Saved entries

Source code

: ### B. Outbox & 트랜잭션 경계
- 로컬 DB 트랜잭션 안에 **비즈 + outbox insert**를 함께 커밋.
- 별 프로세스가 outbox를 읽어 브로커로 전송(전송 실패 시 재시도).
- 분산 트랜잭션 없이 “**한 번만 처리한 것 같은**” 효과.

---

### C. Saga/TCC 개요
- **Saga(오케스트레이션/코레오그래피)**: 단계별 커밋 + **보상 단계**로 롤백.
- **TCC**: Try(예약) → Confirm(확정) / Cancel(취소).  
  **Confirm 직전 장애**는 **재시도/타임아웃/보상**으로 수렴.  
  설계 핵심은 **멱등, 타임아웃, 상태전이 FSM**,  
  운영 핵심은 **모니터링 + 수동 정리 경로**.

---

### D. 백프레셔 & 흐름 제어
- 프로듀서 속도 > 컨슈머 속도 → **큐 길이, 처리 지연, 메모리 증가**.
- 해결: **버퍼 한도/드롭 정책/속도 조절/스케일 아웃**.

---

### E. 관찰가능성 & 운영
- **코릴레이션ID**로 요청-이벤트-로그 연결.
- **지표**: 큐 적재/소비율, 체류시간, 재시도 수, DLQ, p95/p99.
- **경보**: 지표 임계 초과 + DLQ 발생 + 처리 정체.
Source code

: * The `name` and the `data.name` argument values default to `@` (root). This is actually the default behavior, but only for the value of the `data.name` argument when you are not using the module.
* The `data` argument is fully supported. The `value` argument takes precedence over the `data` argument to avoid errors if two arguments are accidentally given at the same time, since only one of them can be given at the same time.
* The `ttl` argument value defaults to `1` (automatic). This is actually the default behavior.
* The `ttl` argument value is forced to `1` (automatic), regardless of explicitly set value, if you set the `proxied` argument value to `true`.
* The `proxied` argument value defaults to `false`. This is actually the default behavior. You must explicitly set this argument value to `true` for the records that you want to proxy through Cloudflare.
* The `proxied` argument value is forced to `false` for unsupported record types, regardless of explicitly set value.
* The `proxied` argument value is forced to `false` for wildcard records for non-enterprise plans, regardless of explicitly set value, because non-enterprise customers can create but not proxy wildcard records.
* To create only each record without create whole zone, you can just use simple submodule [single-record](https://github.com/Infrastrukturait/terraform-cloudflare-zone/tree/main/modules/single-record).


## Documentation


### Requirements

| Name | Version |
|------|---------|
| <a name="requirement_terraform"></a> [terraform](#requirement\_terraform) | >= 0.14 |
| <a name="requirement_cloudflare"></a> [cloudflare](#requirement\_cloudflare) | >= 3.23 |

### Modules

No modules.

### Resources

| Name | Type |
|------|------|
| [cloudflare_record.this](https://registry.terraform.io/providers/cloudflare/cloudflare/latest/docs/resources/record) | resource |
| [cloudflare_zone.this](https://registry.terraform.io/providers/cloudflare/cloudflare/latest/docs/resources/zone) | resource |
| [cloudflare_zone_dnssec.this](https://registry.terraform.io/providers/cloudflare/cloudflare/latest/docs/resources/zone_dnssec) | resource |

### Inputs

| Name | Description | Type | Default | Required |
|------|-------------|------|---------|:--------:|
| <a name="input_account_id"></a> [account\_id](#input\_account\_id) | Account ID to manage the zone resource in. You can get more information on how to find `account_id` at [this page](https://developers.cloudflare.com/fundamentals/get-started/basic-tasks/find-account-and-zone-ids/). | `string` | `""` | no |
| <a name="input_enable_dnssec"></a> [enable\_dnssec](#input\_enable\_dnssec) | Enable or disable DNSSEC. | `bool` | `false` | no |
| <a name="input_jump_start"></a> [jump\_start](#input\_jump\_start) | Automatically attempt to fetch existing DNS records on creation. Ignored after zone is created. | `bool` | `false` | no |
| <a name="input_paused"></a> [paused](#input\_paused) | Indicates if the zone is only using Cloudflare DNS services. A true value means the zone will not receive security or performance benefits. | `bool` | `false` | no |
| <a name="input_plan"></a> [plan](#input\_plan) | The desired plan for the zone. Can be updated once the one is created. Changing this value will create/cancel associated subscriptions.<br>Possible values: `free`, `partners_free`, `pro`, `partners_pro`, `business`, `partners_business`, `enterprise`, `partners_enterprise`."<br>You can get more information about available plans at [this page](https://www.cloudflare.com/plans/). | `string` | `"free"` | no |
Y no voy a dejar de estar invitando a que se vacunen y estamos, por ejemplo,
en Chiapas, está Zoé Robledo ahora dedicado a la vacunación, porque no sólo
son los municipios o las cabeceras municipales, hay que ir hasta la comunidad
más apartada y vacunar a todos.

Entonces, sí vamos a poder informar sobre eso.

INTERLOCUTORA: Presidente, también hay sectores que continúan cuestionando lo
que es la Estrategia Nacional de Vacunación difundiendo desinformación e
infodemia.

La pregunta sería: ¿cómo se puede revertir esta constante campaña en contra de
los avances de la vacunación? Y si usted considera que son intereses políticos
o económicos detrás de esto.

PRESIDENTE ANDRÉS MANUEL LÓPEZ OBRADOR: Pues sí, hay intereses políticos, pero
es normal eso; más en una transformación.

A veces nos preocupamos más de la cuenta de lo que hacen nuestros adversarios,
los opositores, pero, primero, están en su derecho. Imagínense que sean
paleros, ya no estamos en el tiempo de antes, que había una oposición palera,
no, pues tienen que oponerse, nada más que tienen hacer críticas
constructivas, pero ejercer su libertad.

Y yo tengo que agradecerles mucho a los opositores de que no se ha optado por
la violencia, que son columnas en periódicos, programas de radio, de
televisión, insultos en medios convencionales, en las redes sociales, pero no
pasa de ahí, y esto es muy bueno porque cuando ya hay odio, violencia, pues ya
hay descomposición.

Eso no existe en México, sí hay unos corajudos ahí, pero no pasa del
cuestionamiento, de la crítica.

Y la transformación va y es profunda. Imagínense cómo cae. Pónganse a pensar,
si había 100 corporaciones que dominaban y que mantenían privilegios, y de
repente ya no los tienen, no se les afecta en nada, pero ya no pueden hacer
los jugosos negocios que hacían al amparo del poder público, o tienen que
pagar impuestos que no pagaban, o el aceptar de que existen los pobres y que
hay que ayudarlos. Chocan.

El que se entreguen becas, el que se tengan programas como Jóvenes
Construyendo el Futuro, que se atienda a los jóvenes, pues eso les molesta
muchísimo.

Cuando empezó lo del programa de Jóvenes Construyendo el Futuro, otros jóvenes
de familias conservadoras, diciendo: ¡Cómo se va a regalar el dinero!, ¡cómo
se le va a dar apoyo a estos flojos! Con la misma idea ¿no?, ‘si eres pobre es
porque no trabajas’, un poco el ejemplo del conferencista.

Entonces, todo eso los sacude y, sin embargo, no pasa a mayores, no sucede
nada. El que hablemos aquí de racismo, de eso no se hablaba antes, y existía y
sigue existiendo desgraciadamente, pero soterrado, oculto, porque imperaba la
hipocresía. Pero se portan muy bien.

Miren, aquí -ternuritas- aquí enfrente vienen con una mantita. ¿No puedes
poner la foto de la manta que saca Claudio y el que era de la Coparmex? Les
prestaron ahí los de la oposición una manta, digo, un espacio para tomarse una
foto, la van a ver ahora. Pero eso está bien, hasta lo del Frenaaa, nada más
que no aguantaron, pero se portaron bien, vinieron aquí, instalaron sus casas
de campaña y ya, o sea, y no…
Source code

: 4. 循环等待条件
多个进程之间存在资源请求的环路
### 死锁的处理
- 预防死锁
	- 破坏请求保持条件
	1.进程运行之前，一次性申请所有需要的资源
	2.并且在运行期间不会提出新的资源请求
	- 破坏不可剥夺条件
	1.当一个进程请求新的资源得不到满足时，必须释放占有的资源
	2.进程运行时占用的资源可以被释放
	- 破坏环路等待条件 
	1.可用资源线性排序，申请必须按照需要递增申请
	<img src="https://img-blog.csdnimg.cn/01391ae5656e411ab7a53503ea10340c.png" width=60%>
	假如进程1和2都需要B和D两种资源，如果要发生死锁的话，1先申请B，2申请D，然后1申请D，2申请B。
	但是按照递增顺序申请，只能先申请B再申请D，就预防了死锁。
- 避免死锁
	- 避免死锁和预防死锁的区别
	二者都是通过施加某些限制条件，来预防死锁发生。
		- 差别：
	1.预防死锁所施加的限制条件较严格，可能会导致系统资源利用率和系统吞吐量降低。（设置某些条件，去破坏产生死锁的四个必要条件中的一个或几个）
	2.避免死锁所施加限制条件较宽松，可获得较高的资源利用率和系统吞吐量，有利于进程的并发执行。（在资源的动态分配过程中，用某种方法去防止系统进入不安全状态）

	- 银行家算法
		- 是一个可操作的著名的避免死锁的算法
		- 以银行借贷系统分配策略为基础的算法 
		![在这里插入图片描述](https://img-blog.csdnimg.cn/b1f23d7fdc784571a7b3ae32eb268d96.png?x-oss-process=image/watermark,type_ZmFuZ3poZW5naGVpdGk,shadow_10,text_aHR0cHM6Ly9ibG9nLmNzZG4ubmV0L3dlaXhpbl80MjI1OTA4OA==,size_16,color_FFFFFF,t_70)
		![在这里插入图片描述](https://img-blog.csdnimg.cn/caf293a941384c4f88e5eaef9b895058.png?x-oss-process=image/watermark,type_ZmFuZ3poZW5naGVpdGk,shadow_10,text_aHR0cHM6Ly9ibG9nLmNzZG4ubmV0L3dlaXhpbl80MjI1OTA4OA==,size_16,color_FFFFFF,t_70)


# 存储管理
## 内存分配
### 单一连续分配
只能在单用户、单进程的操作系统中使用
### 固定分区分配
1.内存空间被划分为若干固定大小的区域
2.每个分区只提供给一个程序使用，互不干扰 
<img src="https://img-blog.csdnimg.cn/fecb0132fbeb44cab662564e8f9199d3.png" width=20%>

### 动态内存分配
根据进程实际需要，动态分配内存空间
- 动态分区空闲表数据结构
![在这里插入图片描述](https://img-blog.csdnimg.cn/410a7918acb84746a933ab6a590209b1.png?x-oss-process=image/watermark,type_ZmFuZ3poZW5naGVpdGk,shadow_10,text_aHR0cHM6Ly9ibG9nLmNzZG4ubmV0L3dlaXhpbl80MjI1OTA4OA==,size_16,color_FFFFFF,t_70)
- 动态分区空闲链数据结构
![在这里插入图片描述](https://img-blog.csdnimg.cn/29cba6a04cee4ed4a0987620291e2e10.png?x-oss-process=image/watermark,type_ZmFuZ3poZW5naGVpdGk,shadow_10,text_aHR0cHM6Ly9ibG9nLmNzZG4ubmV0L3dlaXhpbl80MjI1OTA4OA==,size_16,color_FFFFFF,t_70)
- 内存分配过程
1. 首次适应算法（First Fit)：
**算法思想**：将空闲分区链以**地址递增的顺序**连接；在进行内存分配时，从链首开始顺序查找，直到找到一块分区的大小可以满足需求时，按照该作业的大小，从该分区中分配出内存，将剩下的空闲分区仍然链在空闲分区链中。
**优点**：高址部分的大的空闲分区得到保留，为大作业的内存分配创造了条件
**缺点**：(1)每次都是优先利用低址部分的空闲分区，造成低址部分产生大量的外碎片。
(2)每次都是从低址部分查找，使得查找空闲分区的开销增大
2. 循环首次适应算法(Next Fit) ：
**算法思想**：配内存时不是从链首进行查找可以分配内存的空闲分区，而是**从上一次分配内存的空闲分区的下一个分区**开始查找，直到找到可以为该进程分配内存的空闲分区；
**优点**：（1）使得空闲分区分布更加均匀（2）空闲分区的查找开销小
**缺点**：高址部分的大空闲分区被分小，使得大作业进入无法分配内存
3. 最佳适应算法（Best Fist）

Work request
Reproduce each line of the records in which the string "tienen" appears.

Answer area
no, pues tienen que oponerse, nada más que tienen hacer críticas
repente ya no los tienen, no se les afecta en nada, pero ya no pueden hacer
los jugosos negocios que hacían al amparo del poder público, o tienen que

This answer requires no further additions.